1doppler run -- docker-compose up

It's also possible to pipe secrets in .env file format to the Docker CLI, where it reads the output as a file using process substitution:

1It's also possible to pipe secrets in .env file format to the Docker CLI, where it reads the output as a file using process substitution:

The same technique applies to creating a Kubernetes secret:

1kubectl create secret generic my-app-secret \
2  --from-env-file <(doppler secrets download --no-file --format docker)

But if a secrets file is what your application needs, we've got you covered.

Ephemeral Secrets Files

The Doppler CLI enables the mounting of ephemeral secrets files in .env, JSON, or a custom file format using a secrets template that is automatically cleaned up when the application process exits. Imagine how happy your Security team will be when they learn that secrets will never live on any developer's machines again!
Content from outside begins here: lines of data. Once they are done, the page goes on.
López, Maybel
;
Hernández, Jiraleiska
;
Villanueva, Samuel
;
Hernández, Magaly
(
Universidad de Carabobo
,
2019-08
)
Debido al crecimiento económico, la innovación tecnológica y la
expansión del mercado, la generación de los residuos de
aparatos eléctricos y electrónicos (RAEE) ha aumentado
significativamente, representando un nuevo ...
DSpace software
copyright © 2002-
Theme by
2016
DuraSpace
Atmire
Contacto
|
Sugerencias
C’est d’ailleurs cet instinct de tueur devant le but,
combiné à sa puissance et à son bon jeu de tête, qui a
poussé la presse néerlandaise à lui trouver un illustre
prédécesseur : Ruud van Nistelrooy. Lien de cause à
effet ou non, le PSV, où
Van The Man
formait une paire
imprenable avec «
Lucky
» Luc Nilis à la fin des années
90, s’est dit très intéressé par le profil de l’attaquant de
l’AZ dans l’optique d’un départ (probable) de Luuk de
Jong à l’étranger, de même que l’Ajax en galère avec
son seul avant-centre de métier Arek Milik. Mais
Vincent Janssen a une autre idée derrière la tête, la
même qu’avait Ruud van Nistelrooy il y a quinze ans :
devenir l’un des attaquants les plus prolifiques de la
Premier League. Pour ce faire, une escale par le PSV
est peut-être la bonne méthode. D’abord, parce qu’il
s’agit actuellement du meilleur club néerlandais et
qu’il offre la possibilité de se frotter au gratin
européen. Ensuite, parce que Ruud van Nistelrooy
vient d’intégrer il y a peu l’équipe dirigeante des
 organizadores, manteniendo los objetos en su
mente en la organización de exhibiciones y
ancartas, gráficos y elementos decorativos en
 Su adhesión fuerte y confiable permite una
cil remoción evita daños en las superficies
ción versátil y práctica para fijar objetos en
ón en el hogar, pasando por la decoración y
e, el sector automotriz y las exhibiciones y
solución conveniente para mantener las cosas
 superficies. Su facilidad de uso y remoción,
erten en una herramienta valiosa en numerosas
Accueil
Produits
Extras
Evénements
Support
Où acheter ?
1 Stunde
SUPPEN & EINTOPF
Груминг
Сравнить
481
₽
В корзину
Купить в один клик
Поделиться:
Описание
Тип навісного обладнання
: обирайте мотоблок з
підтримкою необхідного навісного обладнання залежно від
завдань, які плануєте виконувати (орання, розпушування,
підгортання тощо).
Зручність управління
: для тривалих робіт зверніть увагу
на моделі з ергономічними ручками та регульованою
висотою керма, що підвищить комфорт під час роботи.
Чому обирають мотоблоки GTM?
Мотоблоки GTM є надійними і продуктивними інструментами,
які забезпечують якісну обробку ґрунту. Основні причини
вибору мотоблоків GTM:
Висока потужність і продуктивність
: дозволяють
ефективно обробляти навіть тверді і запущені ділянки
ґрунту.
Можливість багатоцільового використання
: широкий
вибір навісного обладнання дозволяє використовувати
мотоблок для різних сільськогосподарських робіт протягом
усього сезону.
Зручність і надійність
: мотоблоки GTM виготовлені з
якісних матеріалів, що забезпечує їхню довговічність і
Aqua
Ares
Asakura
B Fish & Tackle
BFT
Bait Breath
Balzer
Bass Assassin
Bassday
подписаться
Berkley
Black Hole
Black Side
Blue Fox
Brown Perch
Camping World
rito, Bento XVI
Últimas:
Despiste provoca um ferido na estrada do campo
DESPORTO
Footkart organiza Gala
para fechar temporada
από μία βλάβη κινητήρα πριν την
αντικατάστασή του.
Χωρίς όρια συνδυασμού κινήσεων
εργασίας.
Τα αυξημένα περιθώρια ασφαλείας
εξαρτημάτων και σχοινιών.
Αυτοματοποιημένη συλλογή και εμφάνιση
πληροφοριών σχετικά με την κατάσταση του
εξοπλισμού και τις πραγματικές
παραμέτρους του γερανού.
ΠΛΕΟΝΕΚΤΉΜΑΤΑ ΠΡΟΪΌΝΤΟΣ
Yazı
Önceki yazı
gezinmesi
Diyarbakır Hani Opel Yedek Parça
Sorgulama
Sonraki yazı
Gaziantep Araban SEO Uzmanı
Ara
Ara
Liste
To mount a .env file for Node.js applications:

1doppler run --mount .env -- npm start

To mount a .env file for PHP applications:

1doppler run --mount .env -- php artisan serve

You can specify the format using --mount-format if the file extension doesn't map to a known format:

1doppler run --mount app.config --mount-format json -- npm start

Or you can use a custom template, e.g. configure Firebase functions emulator using a .runtimeconfig.json file:

1# 1. Create the template
2echo '{ "doppler": {{tojson .}} }' > .runtimeconfig.json.tmpl
3
4# 2. Mount the .runtimeconfig.json and run the emulator
5doppler run \
6  --mount .runtimeconfig.json \
7  --mount-template .runtimeconfig.json.tmpl -- firebase emulators:start --only functions

You can even make things more secure by restricting the number of read requests using the --mount-max-reads option, e.g. caching PHP configuration, which only requires the .env file to be read once:

1doppler run \
2  --mount .env \
3  --mount-max-reads 1 \
4  --command="php artisan config:cache && php artisan serve"

If you're wondering what happens to the mounted file if the Doppler process is force killed, its file contents will appear to vanish instantly. The mounted file isn't a regular file at all, but a Unix named-pipe. If you've heard the phrase "everything is a file in Unix", you now have a better understanding of what that means.

Named pipes are designed for inter-process communication while still using the file system as the access point. Think of it as a client-server model where your application (the client) is sending a read request to the Doppler CLI (server). If the Doppler CLI is force killed, the .env file (named pipe) will still exist, but requests to read the file will hang because no process is attached. In this event, delete the file from your terminal, and you're good to go.

Summary

Thanks to SecretOps and Doppler, we now have the workflows required to prevent secrets from ever living on a developer's machine again. All you need is dynamic secrets injection, ephemeral secrets files, and a single source of truth to pull it all together.